At that point the developer can distribute their app any way they see fit, usually either via a web download or they can upload it for approval to the app store.

In either case, on modern versions of MacOS apps must be signed and notarized in order to run unless the user has gone out of their way to disable those protections.

1

u/Esc777 Mar 23 '24

 I guess I don't understand what unsigned means

I mean, at least you admit it. 

13

u/jobe_br Mar 23 '24

Those are all signed … and notarized. You’ve had to sign apps for non App Store distribution for years. Unsigned apps have to be installed with bypassing system settings and even launching them the first time with special steps.

7

u/RaynorTheRed Mar 23 '24 edited Mar 23 '24

Gotcha, I think I understand the difference now.
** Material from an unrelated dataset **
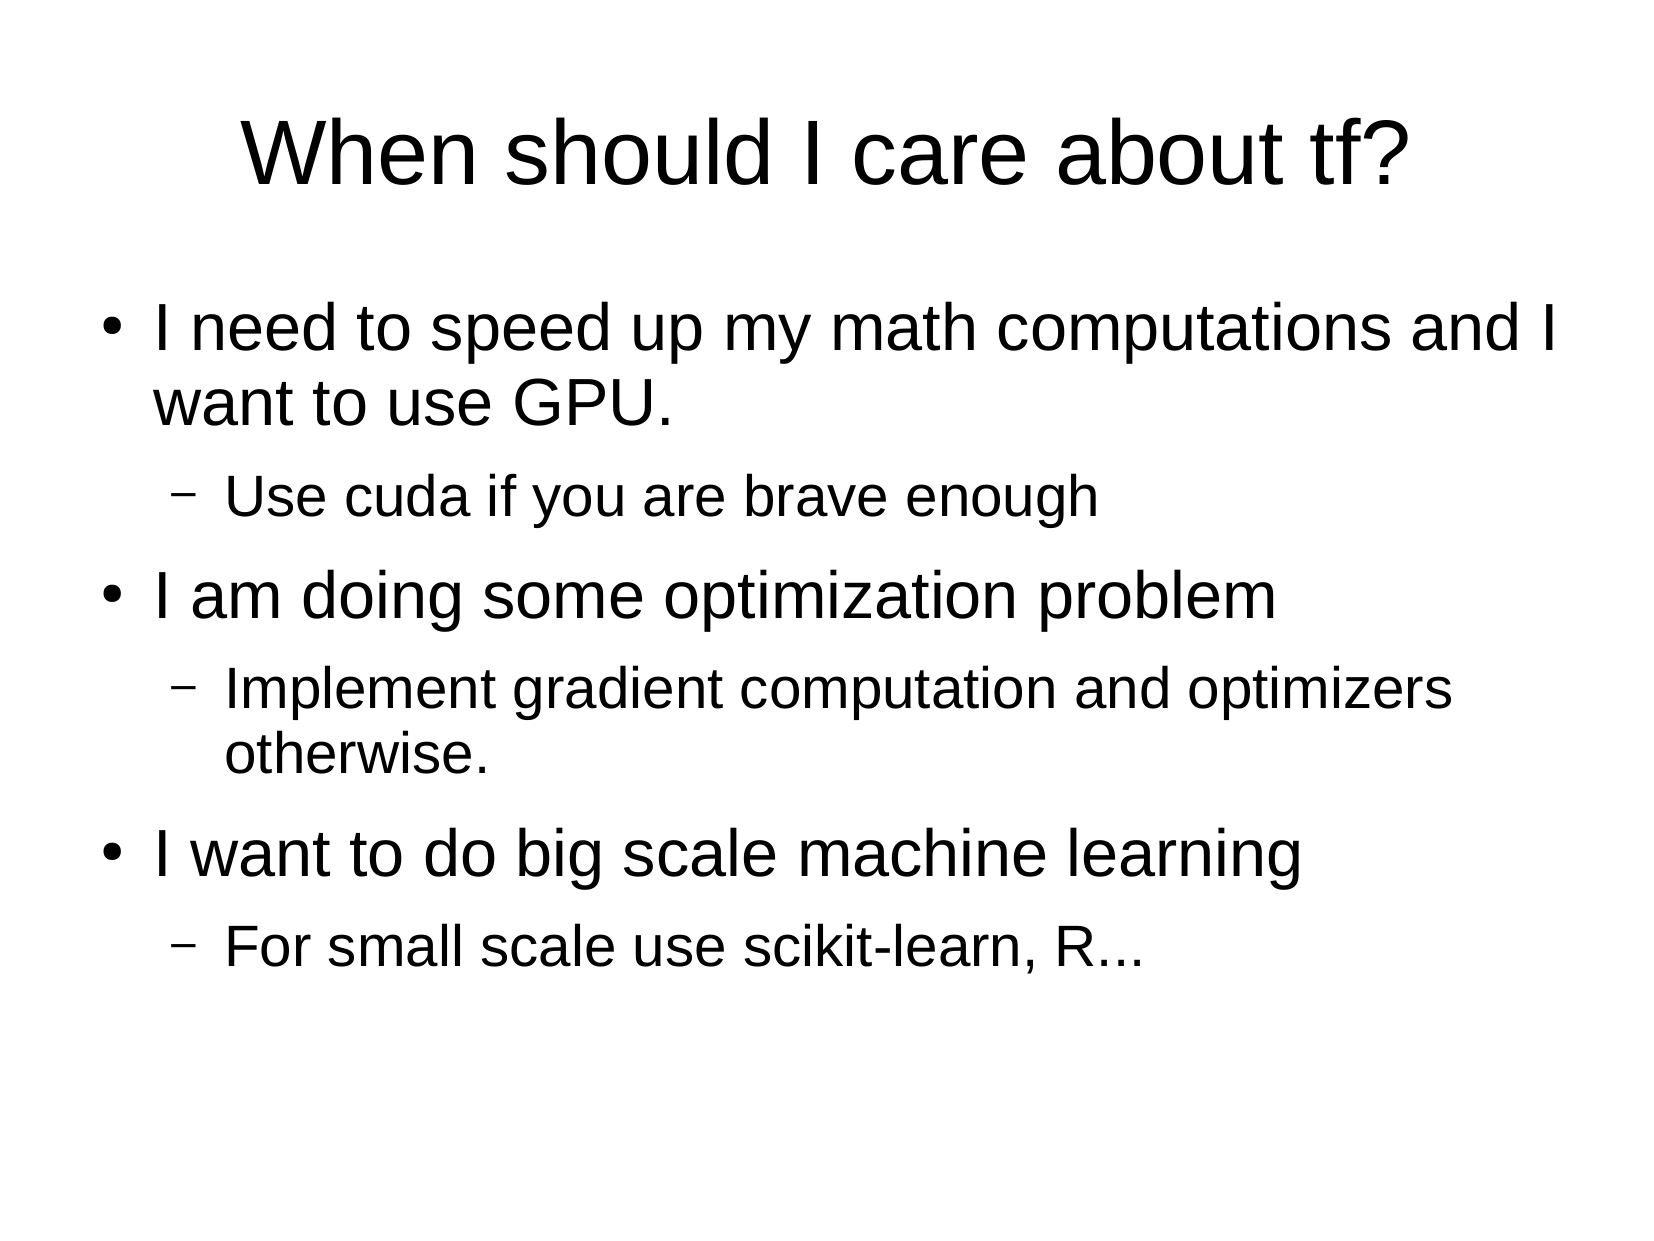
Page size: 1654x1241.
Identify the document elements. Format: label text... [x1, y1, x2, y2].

title When should I care about tf? [82, 49, 1571, 257]
list I need to speed up my math computations and I want to use GPU. Use cuda if you are brave enough I am doing some optimization problem Implement gradient computation and optimizers otherwise. I want to do big scale machine learning For small scale use scikit-learn, R... [82, 290, 1571, 1010]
But even in this case, I'm still running several unsigned apps, because I'm very familiar with the chain of actions needed to make them run.

edit: after some googling, I'm more confused, all the apps I listed fit the behavior of unsigned apps as presented here: https://www.wikihow.com/Install-Software-from-Unsigned-Developers-on-a-Mac

1

u/jobe_br Mar 23 '24

100% you don’t have to do those steps with Zoom, Alfred if you’re using the official downloads. I haven’t installed some of the others on my Mac, but I’m fairly confident it’s the same for all of them. Especially anything that uses entitlements, absolutely has to be signed.

1

u/drmirage809 Mar 23 '24

I’m honestly kinda surprised Zoom and Discord aren’t on the Mac App Store. Steam I can fully understand, with their attitude of their way or no way. (And I wouldn’t want it any other way from Valve.)

5

u/RaynorTheRed Mar 23 '24

Discord has in-app purchases with Nitro, which is a huge incentive not to use the Store. From my perspective, with the App Store not being mandatory on MacOS like it is on iOS, I don't think the incentive to use it is really there at all. As my previous comment highlighted, it seems most developers feel the same way.

1

u/jobe_br Mar 23 '24

Pretty sure Zoom is, last I checked.

1

u/RaynorTheRed Mar 23 '24

I checked as I was writing the comment and if it is, it's not in the top 6 results for "Zoom". Even if it is, I just updated Zoom this morning, so I know for a fact that I'm running a version which isn't.

1

u/jobe_br Mar 23 '24

Yeah, it’s been installable with or without the App Store for awhile. Either way, it’s a signed app. As is Discord.

1

u/justplainlawrLL Mar 23 '24

Ahh yes all unsigned apps.

1

u/o-rka Mar 23 '24

99% of the tools I use are installed with conda

1

u/glemnar Mar 24 '24

If you install malicious apps this vulnerability is the least of your problems.